DATA
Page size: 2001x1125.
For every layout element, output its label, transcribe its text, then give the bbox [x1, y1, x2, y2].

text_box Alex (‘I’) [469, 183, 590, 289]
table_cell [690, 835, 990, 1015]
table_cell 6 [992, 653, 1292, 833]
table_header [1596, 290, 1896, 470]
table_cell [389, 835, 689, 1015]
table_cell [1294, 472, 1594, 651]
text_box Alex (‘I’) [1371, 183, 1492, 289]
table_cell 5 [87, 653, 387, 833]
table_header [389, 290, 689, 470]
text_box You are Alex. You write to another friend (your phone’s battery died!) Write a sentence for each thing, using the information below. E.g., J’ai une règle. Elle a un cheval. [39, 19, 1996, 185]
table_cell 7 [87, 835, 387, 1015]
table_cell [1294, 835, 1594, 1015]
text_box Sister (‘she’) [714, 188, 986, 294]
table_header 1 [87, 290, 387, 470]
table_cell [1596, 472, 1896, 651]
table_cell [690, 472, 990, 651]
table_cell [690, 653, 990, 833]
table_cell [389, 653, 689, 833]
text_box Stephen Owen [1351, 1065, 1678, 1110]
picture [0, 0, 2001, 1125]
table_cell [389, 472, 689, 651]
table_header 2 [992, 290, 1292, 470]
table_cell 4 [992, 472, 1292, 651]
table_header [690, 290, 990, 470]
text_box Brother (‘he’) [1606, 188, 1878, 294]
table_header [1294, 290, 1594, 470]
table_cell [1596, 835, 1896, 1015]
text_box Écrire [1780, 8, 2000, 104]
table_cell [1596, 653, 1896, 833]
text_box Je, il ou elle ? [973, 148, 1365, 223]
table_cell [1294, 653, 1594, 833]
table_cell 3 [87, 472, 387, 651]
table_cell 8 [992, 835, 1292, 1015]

WHAT IS BEING ASKED
Reproduce each entry from the records above, character for character.

SOLUTION TO THE EXERCISE
Page size: 2001x1125.
For every layout element, output its label, transcribe its text, then give the bbox [x1, y1, x2, y2].

text_box Alex (‘I’) [469, 183, 590, 289]
table_cell [690, 835, 990, 1015]
table_cell 6 [992, 653, 1292, 833]
table_header [1596, 290, 1896, 470]
table_cell [389, 835, 689, 1015]
table_cell [1294, 472, 1594, 651]
text_box Alex (‘I’) [1371, 183, 1492, 289]
table_cell 5 [87, 653, 387, 833]
table_header [389, 290, 689, 470]
text_box You are Alex. You write to another friend (your phone’s battery died!) Write a sentence for each thing, using the information below. E.g., J’ai une règle. Elle a un cheval. [39, 19, 1996, 185]
table_cell 7 [87, 835, 387, 1015]
table_cell [1294, 835, 1594, 1015]
text_box Sister (‘she’) [714, 188, 986, 294]
table_header 1 [87, 290, 387, 470]
table_cell [1596, 472, 1896, 651]
table_cell [690, 472, 990, 651]
table_cell [690, 653, 990, 833]
table_cell [389, 653, 689, 833]
text_box Stephen Owen [1351, 1065, 1678, 1110]
picture [0, 0, 2001, 1125]
table_cell [389, 472, 689, 651]
table_header 2 [992, 290, 1292, 470]
table_cell 4 [992, 472, 1292, 651]
table_header [690, 290, 990, 470]
text_box Brother (‘he’) [1606, 188, 1878, 294]
table_header [1294, 290, 1594, 470]
table_cell [1596, 835, 1896, 1015]
text_box Écrire [1780, 8, 2000, 104]
table_cell [1596, 653, 1896, 833]
text_box Je, il ou elle ? [973, 148, 1365, 223]
table_cell [1294, 653, 1594, 833]
table_cell 3 [87, 472, 387, 651]
table_cell 8 [992, 835, 1292, 1015]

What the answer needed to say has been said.